POLL: Should British tourists pay to holiday in the EU after Brexit? | Travel News | Travel

In 2025, British tourists will have to pay to travel to the EU. The ETIAS scheme has been introduced to protect the EU’s borders and will see non-EU citizens pay a small fee to visit the bloc. 

Although ETIAS was expected to be introduced in 2023, the start of the scheme has now been delayed until 2025. Applications will be made on an online system.

Applying for ETIAS authorisation will cost seven euros (£6.02) and the ETIAS will be valid for three years.
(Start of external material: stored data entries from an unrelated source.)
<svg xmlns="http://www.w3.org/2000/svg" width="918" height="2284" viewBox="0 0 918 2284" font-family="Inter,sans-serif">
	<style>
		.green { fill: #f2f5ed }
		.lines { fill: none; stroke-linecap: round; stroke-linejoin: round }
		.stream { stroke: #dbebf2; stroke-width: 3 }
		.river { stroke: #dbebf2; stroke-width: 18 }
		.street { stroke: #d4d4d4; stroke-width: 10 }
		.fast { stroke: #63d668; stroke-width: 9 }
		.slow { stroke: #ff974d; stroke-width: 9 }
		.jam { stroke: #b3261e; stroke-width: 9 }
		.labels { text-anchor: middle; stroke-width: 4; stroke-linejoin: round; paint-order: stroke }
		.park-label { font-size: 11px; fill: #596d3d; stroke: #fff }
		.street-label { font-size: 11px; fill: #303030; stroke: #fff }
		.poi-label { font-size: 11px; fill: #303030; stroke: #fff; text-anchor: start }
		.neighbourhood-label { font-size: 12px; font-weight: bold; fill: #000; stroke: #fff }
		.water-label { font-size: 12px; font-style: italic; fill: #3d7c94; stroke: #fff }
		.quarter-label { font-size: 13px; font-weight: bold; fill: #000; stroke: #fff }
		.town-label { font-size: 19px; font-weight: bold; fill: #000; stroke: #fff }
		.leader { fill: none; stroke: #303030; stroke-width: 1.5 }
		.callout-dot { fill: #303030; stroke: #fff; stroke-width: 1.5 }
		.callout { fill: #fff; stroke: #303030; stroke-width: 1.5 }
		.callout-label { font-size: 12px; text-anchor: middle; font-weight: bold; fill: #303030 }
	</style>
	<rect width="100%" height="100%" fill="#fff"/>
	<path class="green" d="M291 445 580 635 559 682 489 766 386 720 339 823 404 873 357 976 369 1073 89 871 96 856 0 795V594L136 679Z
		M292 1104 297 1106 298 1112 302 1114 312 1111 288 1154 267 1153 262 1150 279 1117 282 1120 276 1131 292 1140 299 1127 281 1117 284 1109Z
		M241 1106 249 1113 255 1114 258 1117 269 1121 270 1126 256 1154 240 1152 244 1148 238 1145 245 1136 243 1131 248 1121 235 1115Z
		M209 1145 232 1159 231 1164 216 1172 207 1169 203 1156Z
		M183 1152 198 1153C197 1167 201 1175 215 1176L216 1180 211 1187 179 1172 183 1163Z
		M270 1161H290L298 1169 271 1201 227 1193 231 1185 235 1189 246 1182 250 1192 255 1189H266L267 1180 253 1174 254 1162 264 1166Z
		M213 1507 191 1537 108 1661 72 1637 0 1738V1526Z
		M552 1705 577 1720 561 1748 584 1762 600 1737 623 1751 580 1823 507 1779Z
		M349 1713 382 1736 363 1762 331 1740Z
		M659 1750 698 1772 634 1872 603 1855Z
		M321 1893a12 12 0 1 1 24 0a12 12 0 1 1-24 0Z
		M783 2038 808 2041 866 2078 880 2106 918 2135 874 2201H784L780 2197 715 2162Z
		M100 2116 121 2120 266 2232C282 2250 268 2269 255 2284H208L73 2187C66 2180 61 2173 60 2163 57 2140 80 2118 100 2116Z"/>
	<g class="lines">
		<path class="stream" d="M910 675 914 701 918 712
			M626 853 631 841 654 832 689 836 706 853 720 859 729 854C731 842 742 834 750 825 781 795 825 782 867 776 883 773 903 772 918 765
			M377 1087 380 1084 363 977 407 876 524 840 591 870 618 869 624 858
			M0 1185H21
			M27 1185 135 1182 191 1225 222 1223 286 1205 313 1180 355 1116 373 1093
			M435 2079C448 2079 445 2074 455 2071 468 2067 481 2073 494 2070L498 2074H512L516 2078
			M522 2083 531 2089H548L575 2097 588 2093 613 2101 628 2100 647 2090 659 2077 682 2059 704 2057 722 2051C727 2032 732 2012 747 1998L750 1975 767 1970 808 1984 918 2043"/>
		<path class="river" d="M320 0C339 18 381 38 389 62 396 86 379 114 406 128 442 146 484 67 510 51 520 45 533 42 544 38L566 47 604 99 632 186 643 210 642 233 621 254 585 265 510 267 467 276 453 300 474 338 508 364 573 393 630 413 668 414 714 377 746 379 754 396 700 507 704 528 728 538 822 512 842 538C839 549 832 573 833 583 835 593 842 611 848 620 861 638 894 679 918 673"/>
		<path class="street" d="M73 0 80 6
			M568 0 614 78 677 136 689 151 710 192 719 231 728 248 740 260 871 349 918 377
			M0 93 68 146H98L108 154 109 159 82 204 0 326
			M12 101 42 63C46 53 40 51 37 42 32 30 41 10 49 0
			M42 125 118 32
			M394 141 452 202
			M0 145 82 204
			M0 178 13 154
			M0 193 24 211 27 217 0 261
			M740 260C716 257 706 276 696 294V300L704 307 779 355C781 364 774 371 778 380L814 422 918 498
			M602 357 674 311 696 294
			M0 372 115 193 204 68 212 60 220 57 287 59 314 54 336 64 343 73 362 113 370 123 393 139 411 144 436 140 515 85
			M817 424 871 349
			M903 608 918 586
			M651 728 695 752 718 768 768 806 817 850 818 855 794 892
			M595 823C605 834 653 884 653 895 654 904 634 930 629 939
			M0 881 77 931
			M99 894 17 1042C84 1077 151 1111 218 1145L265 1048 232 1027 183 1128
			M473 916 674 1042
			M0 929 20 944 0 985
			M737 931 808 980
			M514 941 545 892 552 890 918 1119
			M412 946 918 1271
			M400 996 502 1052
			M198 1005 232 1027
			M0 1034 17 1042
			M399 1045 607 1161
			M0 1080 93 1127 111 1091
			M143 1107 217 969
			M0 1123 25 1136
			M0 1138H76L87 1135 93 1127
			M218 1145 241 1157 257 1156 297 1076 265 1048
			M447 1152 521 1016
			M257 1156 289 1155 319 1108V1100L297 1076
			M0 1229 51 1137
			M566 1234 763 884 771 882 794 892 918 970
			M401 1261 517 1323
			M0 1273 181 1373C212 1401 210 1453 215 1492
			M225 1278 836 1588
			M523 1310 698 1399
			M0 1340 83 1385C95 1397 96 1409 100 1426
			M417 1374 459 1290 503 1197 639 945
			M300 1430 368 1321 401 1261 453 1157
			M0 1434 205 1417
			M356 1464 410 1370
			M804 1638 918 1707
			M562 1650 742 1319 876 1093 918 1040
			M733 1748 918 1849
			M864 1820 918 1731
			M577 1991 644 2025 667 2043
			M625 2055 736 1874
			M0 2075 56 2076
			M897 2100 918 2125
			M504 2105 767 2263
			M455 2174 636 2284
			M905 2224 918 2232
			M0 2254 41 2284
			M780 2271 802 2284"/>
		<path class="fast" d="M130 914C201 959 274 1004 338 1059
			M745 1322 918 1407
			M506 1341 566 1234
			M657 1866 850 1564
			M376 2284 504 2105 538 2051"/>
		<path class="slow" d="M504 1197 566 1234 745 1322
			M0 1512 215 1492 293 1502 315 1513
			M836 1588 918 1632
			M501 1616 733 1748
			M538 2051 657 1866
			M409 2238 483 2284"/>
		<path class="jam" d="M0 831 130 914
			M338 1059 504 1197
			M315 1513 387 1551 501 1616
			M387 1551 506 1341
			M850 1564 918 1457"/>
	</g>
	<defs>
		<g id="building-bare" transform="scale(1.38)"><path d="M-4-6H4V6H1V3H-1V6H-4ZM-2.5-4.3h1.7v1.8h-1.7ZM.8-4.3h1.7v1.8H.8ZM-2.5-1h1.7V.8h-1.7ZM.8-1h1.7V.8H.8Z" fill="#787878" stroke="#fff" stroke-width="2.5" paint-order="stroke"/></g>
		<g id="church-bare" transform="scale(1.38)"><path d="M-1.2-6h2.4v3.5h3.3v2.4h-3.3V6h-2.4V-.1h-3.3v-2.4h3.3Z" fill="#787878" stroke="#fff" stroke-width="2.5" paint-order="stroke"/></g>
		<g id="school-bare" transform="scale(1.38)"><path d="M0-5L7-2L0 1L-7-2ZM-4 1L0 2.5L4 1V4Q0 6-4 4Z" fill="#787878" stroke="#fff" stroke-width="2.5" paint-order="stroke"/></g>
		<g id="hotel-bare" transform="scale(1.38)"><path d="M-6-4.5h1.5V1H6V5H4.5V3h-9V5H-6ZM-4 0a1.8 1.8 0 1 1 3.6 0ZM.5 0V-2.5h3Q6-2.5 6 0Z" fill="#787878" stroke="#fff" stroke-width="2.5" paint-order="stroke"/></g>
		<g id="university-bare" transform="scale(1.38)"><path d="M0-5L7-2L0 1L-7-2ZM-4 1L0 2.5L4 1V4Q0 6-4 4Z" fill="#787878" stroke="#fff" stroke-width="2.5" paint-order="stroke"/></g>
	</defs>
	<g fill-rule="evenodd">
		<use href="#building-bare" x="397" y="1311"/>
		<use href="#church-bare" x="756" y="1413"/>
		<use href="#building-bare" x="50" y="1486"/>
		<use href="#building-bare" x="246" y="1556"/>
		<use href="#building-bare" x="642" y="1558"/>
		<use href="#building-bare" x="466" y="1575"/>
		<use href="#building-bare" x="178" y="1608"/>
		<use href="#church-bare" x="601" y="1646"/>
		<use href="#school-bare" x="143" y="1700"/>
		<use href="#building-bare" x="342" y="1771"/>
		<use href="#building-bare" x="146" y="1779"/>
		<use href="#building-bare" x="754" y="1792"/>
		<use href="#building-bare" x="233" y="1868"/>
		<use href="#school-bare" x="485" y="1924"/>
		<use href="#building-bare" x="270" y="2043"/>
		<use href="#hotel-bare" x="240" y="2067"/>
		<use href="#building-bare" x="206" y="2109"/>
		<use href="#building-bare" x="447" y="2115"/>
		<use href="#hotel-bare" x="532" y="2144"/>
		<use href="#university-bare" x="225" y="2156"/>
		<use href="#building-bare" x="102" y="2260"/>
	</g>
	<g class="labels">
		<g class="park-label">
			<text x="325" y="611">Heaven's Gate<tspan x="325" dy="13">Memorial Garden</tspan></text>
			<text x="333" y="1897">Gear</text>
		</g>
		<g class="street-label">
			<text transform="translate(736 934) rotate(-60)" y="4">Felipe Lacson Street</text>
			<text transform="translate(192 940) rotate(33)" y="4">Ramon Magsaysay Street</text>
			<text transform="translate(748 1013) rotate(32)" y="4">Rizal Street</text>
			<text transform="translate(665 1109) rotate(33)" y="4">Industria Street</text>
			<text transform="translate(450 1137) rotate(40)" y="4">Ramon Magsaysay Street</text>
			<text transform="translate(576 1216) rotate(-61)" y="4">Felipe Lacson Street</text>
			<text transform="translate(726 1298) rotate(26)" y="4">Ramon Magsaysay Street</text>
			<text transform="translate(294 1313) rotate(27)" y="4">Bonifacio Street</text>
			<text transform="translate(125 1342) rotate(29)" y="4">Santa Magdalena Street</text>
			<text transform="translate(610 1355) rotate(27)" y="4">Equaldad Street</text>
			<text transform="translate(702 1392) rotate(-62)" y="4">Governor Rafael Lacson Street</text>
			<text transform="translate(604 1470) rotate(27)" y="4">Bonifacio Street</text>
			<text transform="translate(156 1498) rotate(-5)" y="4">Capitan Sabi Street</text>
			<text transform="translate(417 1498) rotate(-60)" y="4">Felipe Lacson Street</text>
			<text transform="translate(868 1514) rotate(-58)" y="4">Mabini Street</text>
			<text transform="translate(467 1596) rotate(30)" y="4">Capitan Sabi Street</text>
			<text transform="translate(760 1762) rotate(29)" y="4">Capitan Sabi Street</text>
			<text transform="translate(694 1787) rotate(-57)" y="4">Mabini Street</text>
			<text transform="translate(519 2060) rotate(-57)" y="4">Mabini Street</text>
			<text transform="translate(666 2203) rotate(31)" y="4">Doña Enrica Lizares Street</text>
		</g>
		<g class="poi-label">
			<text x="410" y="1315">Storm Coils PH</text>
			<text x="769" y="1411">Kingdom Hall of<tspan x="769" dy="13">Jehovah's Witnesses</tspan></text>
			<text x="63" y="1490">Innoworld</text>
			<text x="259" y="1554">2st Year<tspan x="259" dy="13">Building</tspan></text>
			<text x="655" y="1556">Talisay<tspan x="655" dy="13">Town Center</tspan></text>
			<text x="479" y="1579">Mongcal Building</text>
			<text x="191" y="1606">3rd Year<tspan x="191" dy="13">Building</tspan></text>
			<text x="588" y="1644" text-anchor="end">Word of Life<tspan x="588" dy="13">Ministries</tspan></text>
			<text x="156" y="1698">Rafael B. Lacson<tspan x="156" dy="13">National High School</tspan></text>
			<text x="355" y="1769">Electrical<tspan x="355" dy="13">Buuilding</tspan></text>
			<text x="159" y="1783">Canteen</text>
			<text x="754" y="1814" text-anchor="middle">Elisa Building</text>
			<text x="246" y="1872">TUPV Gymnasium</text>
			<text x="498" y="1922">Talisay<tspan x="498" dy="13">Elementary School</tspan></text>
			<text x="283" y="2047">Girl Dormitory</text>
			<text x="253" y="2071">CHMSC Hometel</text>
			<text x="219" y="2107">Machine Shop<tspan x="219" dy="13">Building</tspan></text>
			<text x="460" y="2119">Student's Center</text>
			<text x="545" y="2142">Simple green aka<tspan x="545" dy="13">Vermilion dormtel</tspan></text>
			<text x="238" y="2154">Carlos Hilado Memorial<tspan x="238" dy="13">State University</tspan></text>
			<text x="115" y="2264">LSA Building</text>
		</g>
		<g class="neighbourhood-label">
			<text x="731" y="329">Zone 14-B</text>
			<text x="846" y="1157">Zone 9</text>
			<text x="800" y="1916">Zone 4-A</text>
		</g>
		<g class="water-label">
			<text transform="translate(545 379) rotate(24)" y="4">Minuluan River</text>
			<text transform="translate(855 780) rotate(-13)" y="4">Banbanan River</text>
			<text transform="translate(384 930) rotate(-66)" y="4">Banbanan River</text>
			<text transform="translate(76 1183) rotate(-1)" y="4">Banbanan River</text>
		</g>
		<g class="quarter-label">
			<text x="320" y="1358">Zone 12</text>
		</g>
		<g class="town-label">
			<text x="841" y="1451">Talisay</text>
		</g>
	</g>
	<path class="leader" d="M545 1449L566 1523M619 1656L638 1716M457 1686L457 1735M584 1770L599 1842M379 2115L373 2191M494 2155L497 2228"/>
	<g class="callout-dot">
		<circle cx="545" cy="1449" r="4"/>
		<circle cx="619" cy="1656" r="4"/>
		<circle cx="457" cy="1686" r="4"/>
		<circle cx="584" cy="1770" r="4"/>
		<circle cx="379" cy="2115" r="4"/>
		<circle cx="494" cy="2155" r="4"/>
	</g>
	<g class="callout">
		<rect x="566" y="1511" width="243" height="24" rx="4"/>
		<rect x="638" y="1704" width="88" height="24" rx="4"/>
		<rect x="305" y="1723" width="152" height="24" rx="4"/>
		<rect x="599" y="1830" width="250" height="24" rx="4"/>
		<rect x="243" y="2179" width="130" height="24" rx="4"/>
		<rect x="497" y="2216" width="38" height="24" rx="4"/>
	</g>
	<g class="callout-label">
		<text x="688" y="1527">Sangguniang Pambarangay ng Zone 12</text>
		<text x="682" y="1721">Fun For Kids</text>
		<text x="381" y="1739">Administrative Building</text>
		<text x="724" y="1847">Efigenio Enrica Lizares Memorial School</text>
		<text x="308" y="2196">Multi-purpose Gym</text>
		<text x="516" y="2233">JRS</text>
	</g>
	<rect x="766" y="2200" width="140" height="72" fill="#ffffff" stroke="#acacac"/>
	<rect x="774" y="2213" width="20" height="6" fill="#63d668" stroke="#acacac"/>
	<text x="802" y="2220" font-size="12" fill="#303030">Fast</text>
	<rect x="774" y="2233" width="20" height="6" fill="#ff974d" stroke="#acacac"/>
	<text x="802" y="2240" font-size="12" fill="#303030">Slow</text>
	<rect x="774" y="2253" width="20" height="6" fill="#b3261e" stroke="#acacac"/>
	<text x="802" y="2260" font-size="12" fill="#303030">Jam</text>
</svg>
Even with an ETIAS, British tourists will still only be able to stay in the EU for 90 out of every 180 days. 

Leading holiday destinations such as Spain and France will all be covered under the scheme and it’s expected that some Britons might decide they no longer want to visit the EU. 

Would a fee stop you travelling to the EU for a holiday? Vote in our Express.co.uk poll and share your views in the comments. 

It’s expected that most ETIAS applications will be approved within half an hour but in rare cases, Britons may have to attend an interview. 

Applicants under the age of 18 and over the age of 70 are exempt from paying the fee. Family members of EU citizens are also exempt. 

The ETIAS will cover all the countries within the Schengen Zone which now also includes Croatia.